**Task details**
Lay out the data below as a Markdown table with the columns Row and Line, numbering each line. Include everything from the line containing "time: 12:35" through the end of the data, inclusive, and leave out blank lines and the pictures.

>> Begin

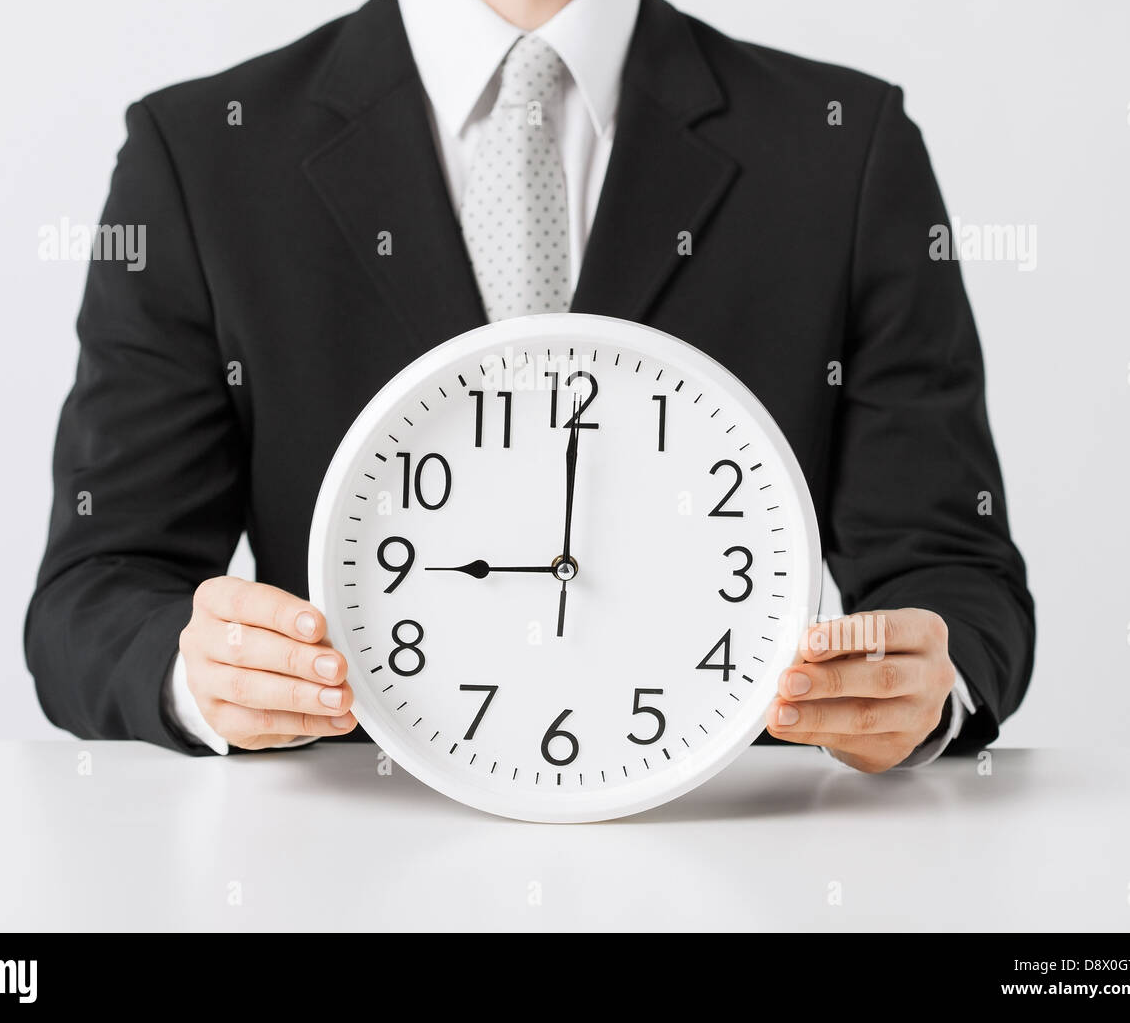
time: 9:00
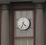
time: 4:34
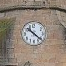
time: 10:21
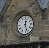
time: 12:27
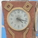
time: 4:17
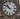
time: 10:51
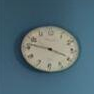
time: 3:46
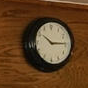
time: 10:14
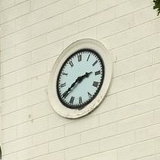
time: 2:40
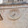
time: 7:32
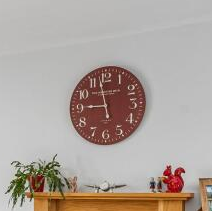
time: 8:57
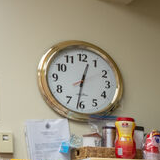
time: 12:31
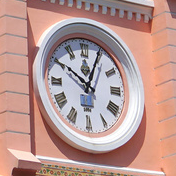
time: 10:04
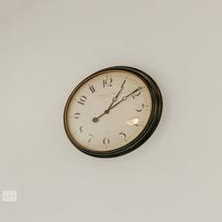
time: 1:09
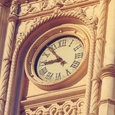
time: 8:53
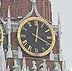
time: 12:19
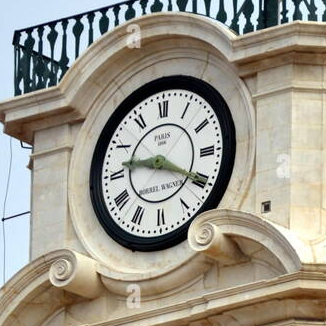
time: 9:19
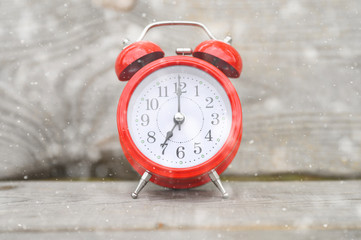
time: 7:00
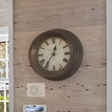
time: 12:35
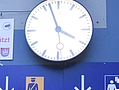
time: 3:57
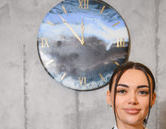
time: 11:53
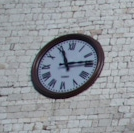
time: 11:13
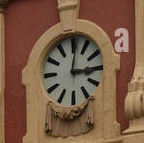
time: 3:01
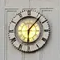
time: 6:06
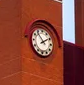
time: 1:53
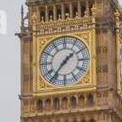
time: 1:36
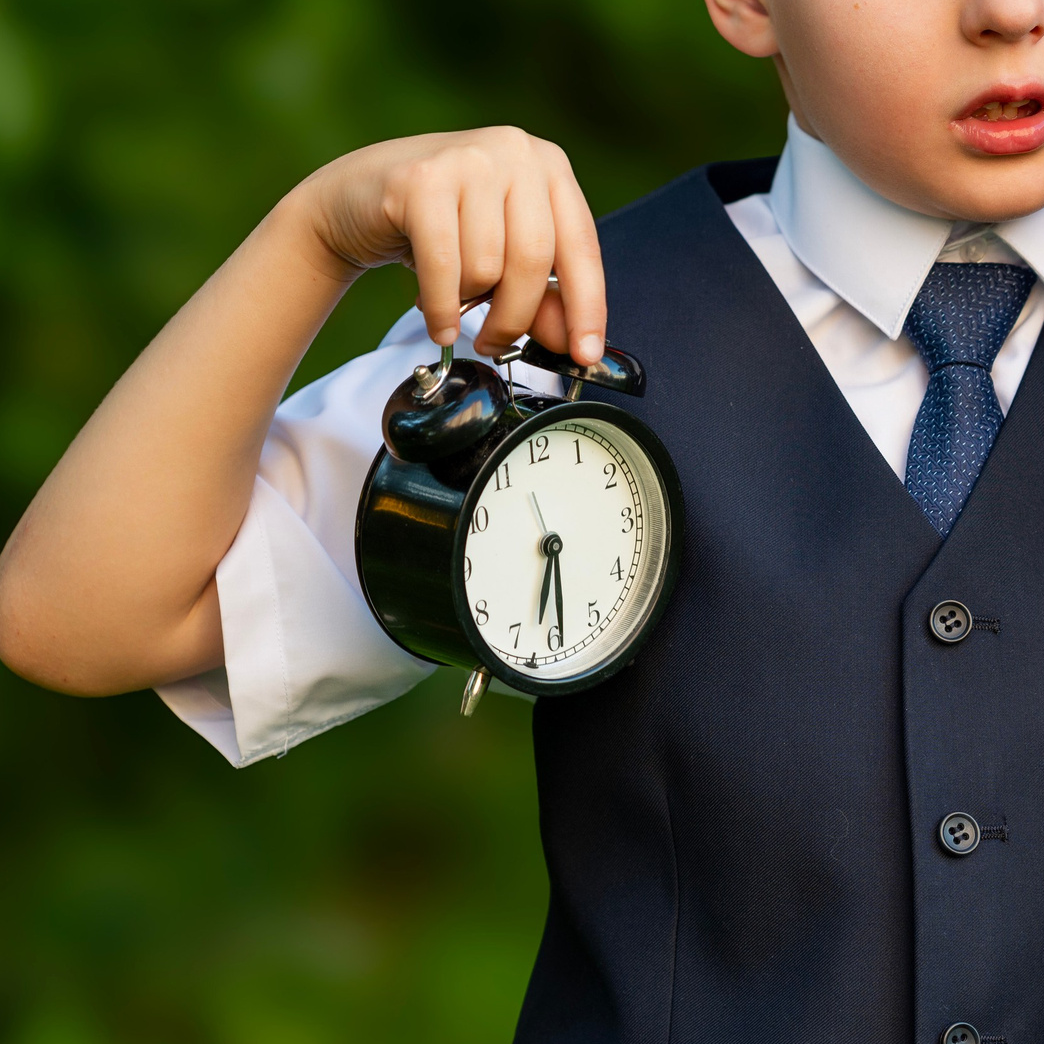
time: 6:29
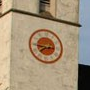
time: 7:44
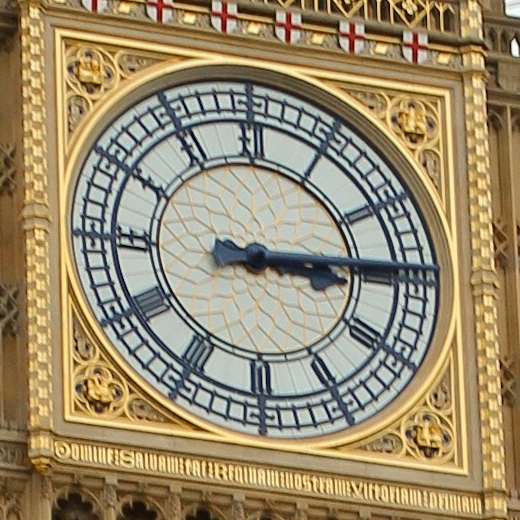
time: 3:14
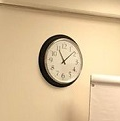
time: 11:08
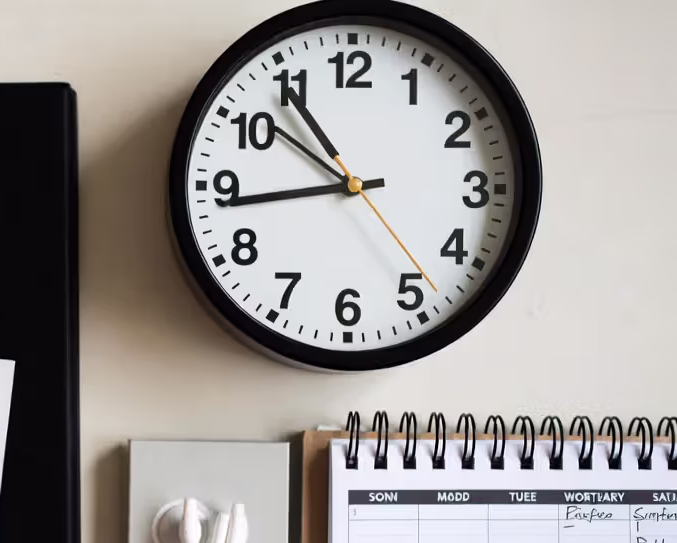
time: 10:43
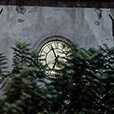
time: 6:56
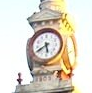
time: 5:40
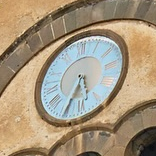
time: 5:34
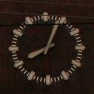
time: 8:04
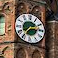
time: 2:36
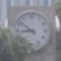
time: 8:52
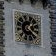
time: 1:21
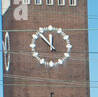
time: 11:52
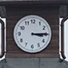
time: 3:14
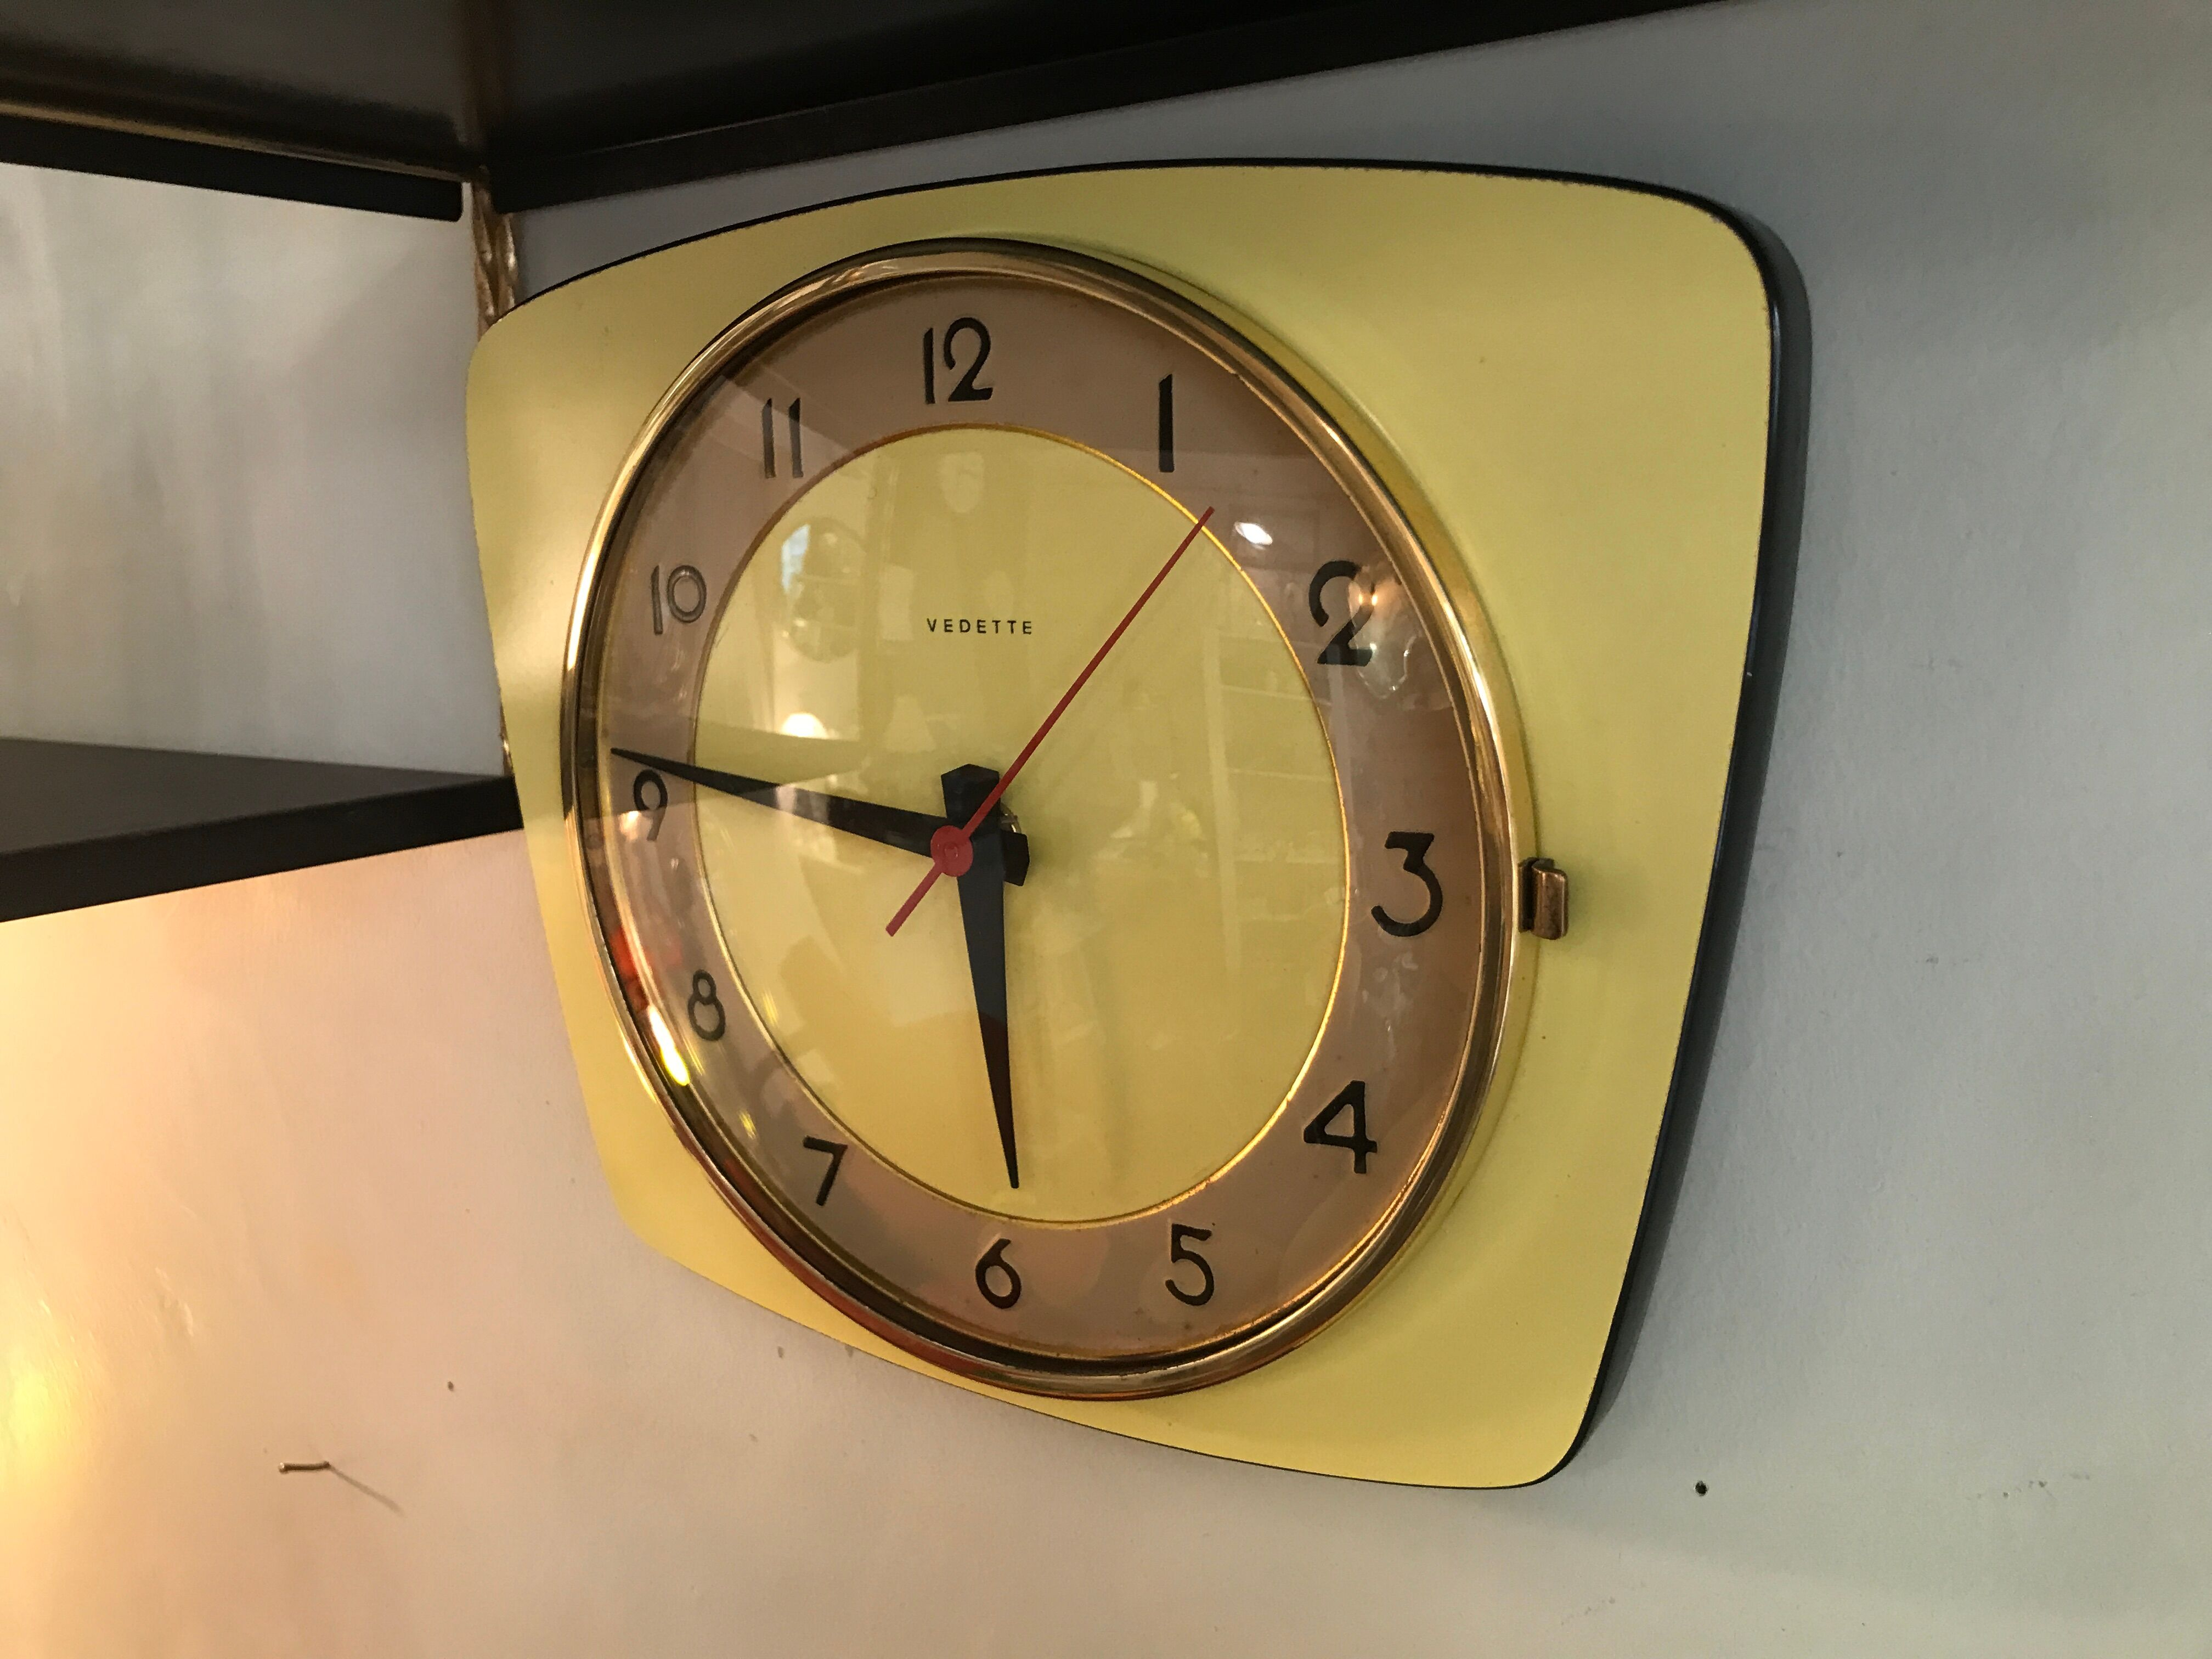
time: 5:46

>> End

**Result**
| Row | Line |
|---|---|
| 1 | time: 12:35 |
| 2 | time: 3:57 |
| 3 | time: 11:53 |
| 4 | time: 11:13 |
| 5 | time: 3:01 |
| 6 | time: 6:06 |
| 7 | time: 1:53 |
| 8 | time: 1:36 |
| 9 | time: 6:29 |
| 10 | time: 7:44 |
| 11 | time: 3:14 |
| 12 | time: 11:08 |
| 13 | time: 10:43 |
| 14 | time: 6:56 |
| 15 | time: 5:40 |
| 16 | time: 5:34 |
| 17 | time: 8:04 |
| 18 | time: 2:36 |
| 19 | time: 8:52 |
| 20 | time: 1:21 |
| 21 | time: 11:52 |
| 22 | time: 3:14 |
| 23 | time: 5:46 |